Home

Gerechtshof Arnhem-Leeuwarden, 18-11-2014, ECLI:NL:GHARL:2014:8847, 14/00300

Gerechtshof Arnhem-Leeuwarden, 18-11-2014, ECLI:NL:GHARL:2014:8847, 14/00300

Gegevens

Instantie
Gerechtshof Arnhem-Leeuwarden
Datum uitspraak
18 november 2014
Datum publicatie
28 november 2014
ECLI
ECLI:NL:GHARL:2014:8847
Zaaknummer
14/00300

Inhoudsindicatie

Wet WOZ. Waardevaststelling van tot kantoorpand verbouwde hoekwoning. Waardebepaling in goede justitie.

Uitspraak

Afdeling belastingrecht

Locatie Arnhem

nummer: 14/00300

uitspraakdatum: 18 november 2014

Uitspraak van de tweede meervoudige belastingkamer

op het hoger beroep van

[X] B.V. te [Z] (hierna: belanghebbende)

tegen de uitspraak van de rechtbank Overijssel van 21 februari 2014, nummer Awb 13/2027, in het geding tussen belanghebbende en

de heffingsambtenaar van de gemeente Zwolle (hierna: de heffingsambtenaar)

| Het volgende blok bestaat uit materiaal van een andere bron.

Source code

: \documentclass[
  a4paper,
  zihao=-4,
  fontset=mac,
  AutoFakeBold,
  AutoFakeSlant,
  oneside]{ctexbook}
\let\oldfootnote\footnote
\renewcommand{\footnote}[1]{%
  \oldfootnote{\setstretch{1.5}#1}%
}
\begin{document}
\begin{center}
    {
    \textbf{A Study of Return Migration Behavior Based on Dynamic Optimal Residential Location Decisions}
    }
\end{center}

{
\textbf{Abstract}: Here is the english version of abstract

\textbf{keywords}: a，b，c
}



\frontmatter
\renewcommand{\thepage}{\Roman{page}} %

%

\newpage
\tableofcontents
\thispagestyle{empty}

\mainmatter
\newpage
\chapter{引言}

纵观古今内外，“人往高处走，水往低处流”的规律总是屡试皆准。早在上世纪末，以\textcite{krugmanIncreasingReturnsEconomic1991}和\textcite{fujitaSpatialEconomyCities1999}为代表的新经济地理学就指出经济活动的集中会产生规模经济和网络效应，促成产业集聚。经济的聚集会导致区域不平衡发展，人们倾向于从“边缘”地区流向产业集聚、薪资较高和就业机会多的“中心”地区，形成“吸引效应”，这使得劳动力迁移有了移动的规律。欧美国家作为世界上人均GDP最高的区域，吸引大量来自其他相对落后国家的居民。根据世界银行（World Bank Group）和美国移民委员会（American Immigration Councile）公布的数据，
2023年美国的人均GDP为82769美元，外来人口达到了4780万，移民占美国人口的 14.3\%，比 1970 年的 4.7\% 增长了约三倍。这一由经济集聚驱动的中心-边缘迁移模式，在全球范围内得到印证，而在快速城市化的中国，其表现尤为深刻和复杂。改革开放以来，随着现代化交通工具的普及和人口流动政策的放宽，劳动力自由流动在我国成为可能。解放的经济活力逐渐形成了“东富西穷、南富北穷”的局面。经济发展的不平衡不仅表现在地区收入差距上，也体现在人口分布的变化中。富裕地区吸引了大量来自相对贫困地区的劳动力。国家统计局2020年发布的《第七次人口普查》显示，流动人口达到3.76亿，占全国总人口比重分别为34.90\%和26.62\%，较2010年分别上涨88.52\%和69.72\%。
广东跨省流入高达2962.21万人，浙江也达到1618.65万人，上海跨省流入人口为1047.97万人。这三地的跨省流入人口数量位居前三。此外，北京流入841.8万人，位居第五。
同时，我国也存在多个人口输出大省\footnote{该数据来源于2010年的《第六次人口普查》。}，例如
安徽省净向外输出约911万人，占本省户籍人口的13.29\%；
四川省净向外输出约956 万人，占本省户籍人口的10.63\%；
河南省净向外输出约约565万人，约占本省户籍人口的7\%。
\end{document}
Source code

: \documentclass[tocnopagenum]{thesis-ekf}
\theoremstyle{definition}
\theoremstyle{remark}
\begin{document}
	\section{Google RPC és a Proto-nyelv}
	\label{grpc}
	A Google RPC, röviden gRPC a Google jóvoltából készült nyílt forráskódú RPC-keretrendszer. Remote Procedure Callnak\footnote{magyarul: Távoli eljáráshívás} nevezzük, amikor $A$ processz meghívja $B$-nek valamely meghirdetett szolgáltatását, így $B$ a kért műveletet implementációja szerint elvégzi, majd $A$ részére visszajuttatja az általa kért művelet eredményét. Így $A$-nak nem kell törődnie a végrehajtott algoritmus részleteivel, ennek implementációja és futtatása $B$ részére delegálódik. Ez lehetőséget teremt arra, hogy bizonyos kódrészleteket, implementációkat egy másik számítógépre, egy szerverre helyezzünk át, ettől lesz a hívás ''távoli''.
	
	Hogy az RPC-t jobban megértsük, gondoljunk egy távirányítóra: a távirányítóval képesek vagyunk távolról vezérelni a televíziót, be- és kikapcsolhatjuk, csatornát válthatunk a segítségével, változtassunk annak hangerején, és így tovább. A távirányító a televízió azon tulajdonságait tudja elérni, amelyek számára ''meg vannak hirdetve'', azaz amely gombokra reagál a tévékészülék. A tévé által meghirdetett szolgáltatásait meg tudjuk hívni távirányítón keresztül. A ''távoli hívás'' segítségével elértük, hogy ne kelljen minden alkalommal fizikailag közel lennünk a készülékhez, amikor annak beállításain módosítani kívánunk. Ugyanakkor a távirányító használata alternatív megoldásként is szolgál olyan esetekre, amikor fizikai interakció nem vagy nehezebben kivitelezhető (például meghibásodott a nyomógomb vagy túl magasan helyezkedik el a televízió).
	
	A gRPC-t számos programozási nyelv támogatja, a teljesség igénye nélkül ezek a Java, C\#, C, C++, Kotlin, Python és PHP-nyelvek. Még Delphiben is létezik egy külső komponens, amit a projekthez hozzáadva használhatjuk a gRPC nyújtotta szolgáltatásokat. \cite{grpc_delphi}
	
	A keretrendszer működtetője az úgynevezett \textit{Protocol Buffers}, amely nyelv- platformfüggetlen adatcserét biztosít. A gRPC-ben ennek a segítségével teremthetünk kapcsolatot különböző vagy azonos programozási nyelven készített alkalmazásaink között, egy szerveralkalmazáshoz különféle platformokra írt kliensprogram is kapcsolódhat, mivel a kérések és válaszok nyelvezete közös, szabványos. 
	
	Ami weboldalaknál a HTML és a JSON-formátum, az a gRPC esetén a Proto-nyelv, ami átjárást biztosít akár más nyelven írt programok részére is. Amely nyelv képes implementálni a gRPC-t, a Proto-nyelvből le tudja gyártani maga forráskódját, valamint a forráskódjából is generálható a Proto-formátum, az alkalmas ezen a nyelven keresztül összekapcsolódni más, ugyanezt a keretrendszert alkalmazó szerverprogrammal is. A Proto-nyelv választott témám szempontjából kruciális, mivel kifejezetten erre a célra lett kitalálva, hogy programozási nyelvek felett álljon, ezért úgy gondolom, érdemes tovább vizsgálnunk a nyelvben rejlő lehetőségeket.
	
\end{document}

1 Ontstaan en loop van het geding

1.1

De heffingsambtenaar heeft bij beschikking op grond van de Wet waardering onroerende zaken (hierna: de Wet WOZ) de waarde van de onroerende zaak [a-straat] 72 te [Z], per waardepeildatum 1 januari 2012, voor het kalenderjaar 2013 vastgesteld op € 250.000. Tegelijk met deze beschikking is voorts de aanslag onroerende-zaakbelasting 2013 (OZB) voor zover het betreft het eigenaarsgedeelte vastgesteld.

1.2

Op het bezwaarschrift van belanghebbende heeft de heffingsambtenaar, naar het Hof begrijpt, bij in één geschrift vervatte uitspraken op bezwaar de beschikking en de aanslag gehandhaafd.

1.3

Belanghebbende is tegen die uitspraken in beroep gekomen bij de rechtbank Overijssel (hierna: de Rechtbank). De Rechtbank heeft het beroep bij uitspraak van 21 februari 2014 ongegrond verklaard.

1.4

Belanghebbende heeft tegen de uitspraak van de Rechtbank hoger beroep ingesteld. De heffingsambtenaar heeft een verweerschrift ingediend.

1.5

Tot de stukken van het geding behoren, naast de hiervoor vermelde stukken, het van de Rechtbank ontvangen dossier dat op deze zaak betrekking heeft alsmede alle stukken die nadien, al dan niet met bijlagen, door partijen in hoger beroep zijn overgelegd.

1.6

Het onderzoek ter zitting heeft plaatsgevonden op 15 oktober 2014 te Arnhem. Daarbij zijn verschenen en gehoord [A] (hierna: [A]), directeur van belanghebbende, vergezeld van mr. [B]. De heffingsambtenaar is met schriftelijke kennisgeving aan het Hof niet ter zitting verschenen.

1.7

Van het verhandelde ter zitting is een proces-verbaal opgemaakt dat aan deze uitspraak is gehecht.

2 De vaststaande feiten

2.1

Belanghebbende is eigenaar van de onroerende zaak [a-straat] 72 te [Z] (hierna: de onroerende zaak). De onroerende zaak betreft een voormalige, in 1935 gebouwde, hoekwoning die intern tot kantoorpand is verbouwd. De totale vloeroppervlakte van het pand bedraagt 204 m².

2.2

Belanghebbende heeft de vanaf 2009 leegstaande onroerende zaak op 21 september 2012 verkocht voor een prijs van € 250.000. De akte van levering is gedagtekend 14 januari 2013. De akte is op 15 januari 2013 in het register van het kadaster ingeschreven.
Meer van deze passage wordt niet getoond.